Laura, Rachael, Reo, Neva, Coralee

People who have watched the video tell me they wish they could be part of my family. They see the wonderful support and love we lent to each other, as demonstrated in the final hill and getting Louise across the finish line. That’s the wonderful thing about events like this. It’s not an individual effort – it’s the efforts of many that make finishing possible, wherever that finish line is.
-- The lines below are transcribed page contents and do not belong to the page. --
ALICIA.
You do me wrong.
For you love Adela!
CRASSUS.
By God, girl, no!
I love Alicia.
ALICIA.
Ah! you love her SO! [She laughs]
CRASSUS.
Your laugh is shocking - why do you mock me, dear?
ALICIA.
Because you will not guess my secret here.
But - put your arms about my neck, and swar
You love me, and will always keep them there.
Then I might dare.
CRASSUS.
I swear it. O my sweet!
The best thing about the day wasn’t that I got to ride my bike across Utah, through smelly cow farts, with muscle pain, and mechanical difficulties. No, the best part of the day was watching Greg run alongside Louise, and Don and Jared and Josie push and encourage her. It was seeing Jeff and Neva take turns pushing her even though they had just pushed themselves physically beyond their limits. It was watching James’s children wrap their arms around him, and Julie welcome everyone with the same warm hug at the finish. It was Talena playing “Let It Go,” for me from her mini-van while I struggled on the road to Saratoga Springs. It was Kristina and Coralee making up cheers for us at every intersection and making us laugh, and keeping their good spirits even when I ran out of my own. It was watching Jeff ride alongside Louise when he was enduring his own pain – just so his wife could have someone to ride with. It was Nancy Beth crying with me as we emotionally watched our team push Louise up the hill, and saying she would deny it (I have video proof of this). It was Caleb and Micah and Liliana proudly holding signs to encourage Grandma Louise. And I know I’m leaving people out of this list – it’s not intentional – it’s just that there are too many moments for me to accurately capture and document. It was that every family member wore a purple Team Sandra t-shirt with a lightning bolt and cheered and encouraged us, even if they weren’t in Utah.



The best part of that day was love. 

We weren't all quite ready for the photo yet.